LISBON – Portugal’s coronavirus curve has flattened but the good news is still not enough for the country to lift lockdown measures and reopen its tourism-dependent, export-oriented economy, government ministers said on Wednesday.
Portugal has so far reported 18,091 cases and 599 deaths, far below more populous Spain, where more than 18,000 people have died. Health Secretary Antonio Sales said Portugal’s coronavirus death rate is 5.5% per 100,000 people, lower than in most European nations.
Sales said told a news conference the curve flattened due to the “excellent behaviour and civism of the Portuguese people” who obeyed lockdown rules imposed by the government from March 18.
Portuguese President Marcelo Rebelo de Sousa will extend the nationwide lockdown until May 1.
Though the developments are positive, Prime Minister Antonio Costa said earlier on Wednesday the time to “gradually and progressively” reopen the economy had yet to come.
“We can only resume activities when we have the needed certainty and comfort, and sufficient confidence in society, that by reopening it we don’t increase the risk of contamination beyond what is controllable,” Costa told RTP television.
The massive gap in the number of cases and mortality rate between Portugal and other countries is hard to explain. Some experts and doctors have pointed to the fact that Portugal restricted movement of people early on, when cases were still in their hundreds and with just two deaths.
Costa made his comments a day after the International Monetary Fund (IMF) said that Portugal’s economy will contract by 8% this year, way above the central bank’s predictions last month of a drop between 3.7% and 5.7%.
Speaking at an online conference organised by daily Jornal de Negocios, Economy Minister Pedro Siza Vieira said the second quarter of this year will be the “toughest in our economic history”.
The month of April will be “the worst of all” but signs of recovery could start appearing in May, he said.
The unemployment rate that has been falling for several years as the country slowly recovered from a severe debt crisis, should more than double to 13.9% this year, the IMF said, expecting the budget deficit to spike to 7.1% after a surplus of 0.2% in 2019 – Portugal’s first in 45 years of democracy.

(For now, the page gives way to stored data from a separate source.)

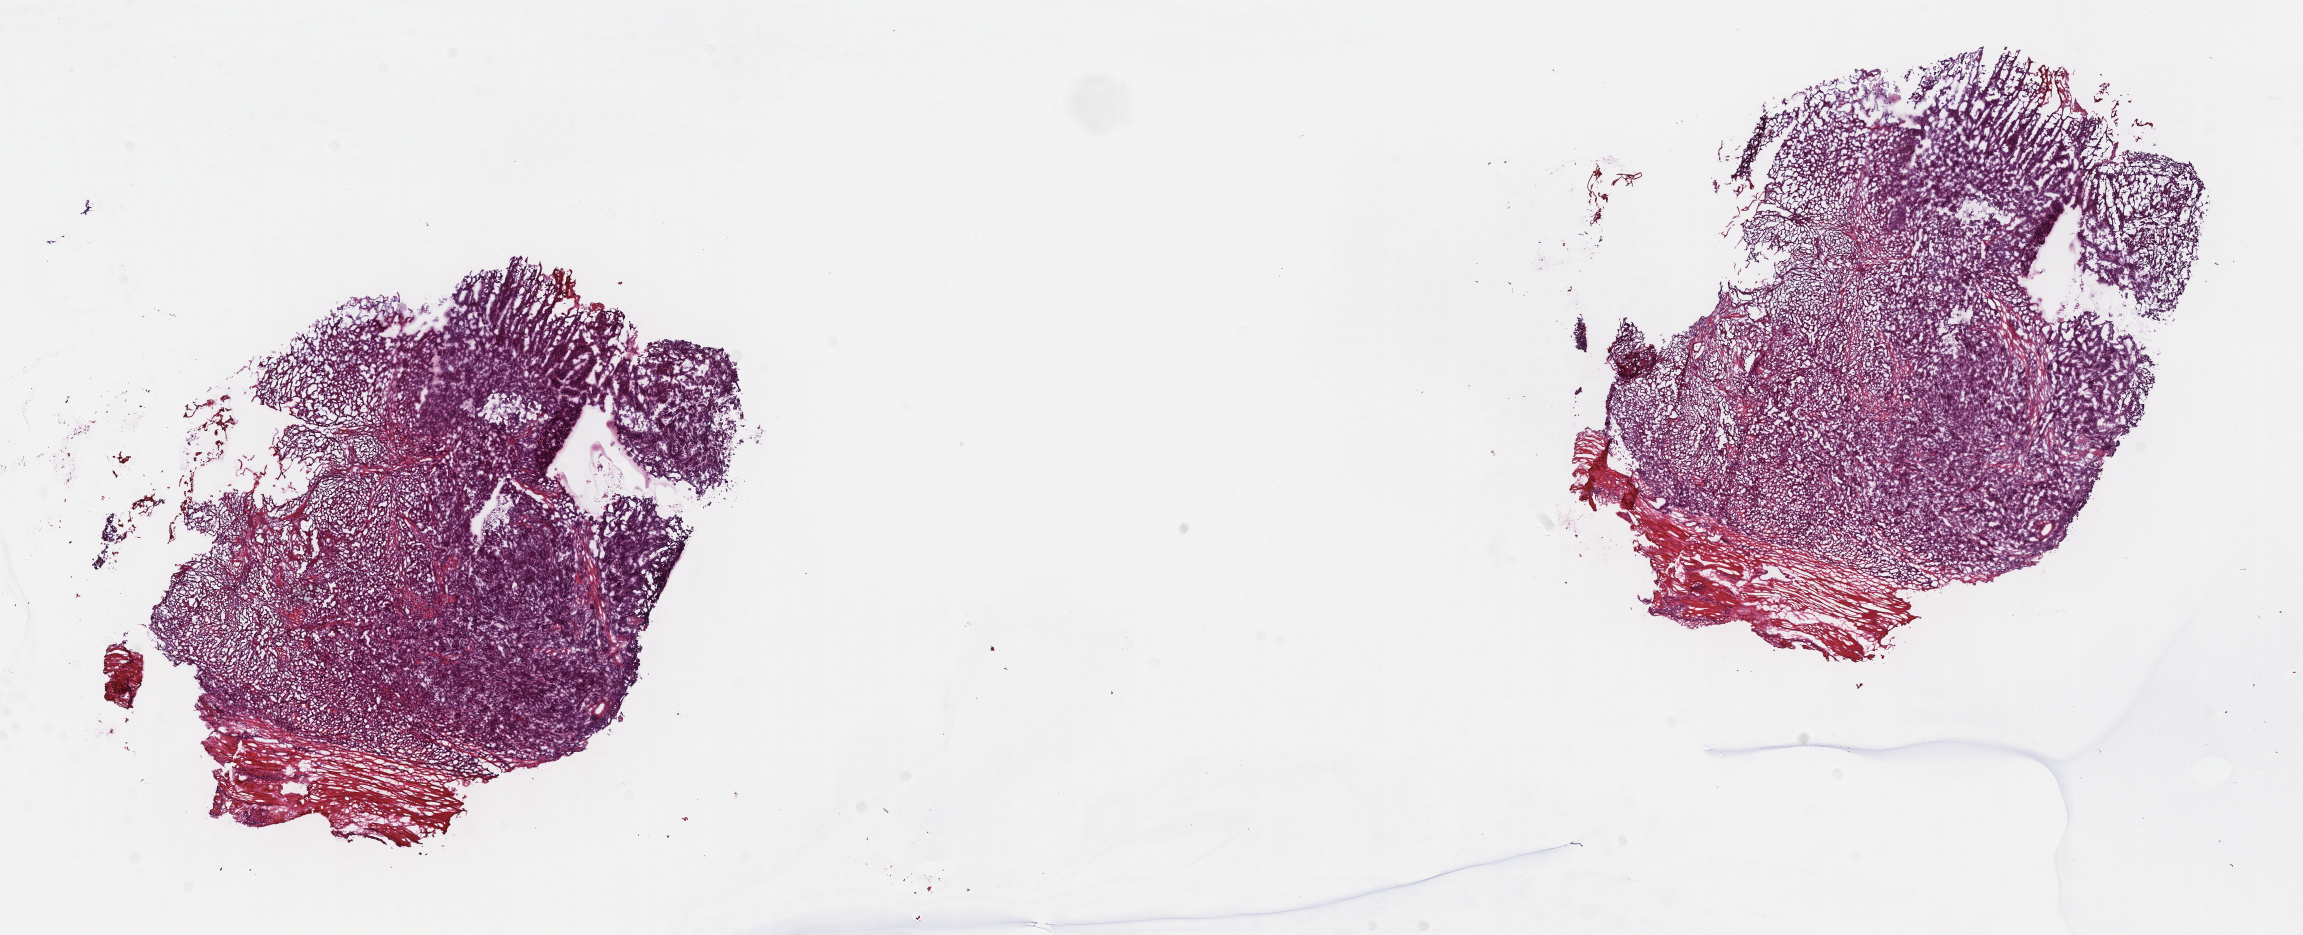
Whole-slide histology image, H&E-stained, a low-resolution overview of the entire scanned area, about 18.6 x 7.6 mm (from a 40x scan); frozen section from the top of the tissue portion; sample: primary tumour, mesothelium. Male patient; age at initial diagnosis 62 years. Slide review estimates, as recorded: tumour cells 80%, tumour nuclei 80%, normal cells 0%, stromal cells 20%, necrosis 0%. Infiltration values recorded for this section: lymphocyte infiltration 70%, monocyte infiltration 10%, neutrophil infiltration 10%.
• AJCC pathologic stage: III (7th edition)
• laterality: right
• pathologic diagnosis: Epithelioid mesothelioma, malignant (lung, NOS)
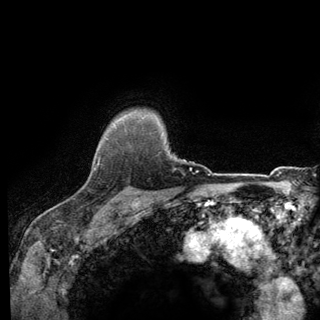
Breast MRI (dynamic contrast-enhanced), one axial slice. Slice 111 of 140 in the series (ordered by position). Cropped to one breast. Dynamic contrast-enhanced series, time point 2 of 6 at this slice position (early post-contrast). 3 T. TE 2.8 ms, TR 7.8 ms. 320 × 320 image matrix, field of view 213 × 213 mm. Female patient.
Annotated regions visible in this slice (semi-automatically segmented with operator editing):
- enhancing-tissue mask used for the functional tumour volume (all voxels passing the contrast-enhancement thresholds inside the analysis volume; usually the tumour): bounding box [x1, y1, x2, y2] px = [92, 136, 139, 198]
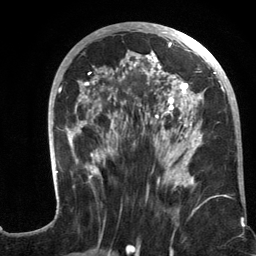
Breast MRI (dynamic contrast-enhanced), one axial slice; position 58 of 134 along the scan axis; cropped to one breast; dynamic contrast-enhanced series, time point 2 of 6 at this slice position (early post-contrast); 3 T; TE 2.8 ms, TR 7.3 ms; 1.2 mm slice thickness; 256 × 256 image matrix, field of view 180 × 180 mm. Female patient.
Outlined on this slice (semi-automatic segmentation, software-assisted and operator-edited):
- enhancing-tissue mask used for the functional tumour volume (all voxels passing the contrast-enhancement thresholds inside the analysis volume; usually the tumour): bounding box (x1, y1, x2, y2) in pixels: (56, 24, 233, 215)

Public debt will skyrocket to a record of 135% of GDP in 2020, compared to 118% last year, the Fund said.
“We know that some companies will fall by the wayside and there are jobs that will be irretrievably lost,” Siza Vieira said.
The impact of the outbreak on Portugal’s economy has already hit various sectors, from the booming tourism industry to car firms.
Portugal’s Automotive Trade Association ACAP said on Wednesday that between April 1 to 14 the country’s car market fell 86% to 838 sales compared to 6,208 during the same period last year.
“The automotive sector is undoubtedly one of the most affected by this serious crisis,” ACAP said.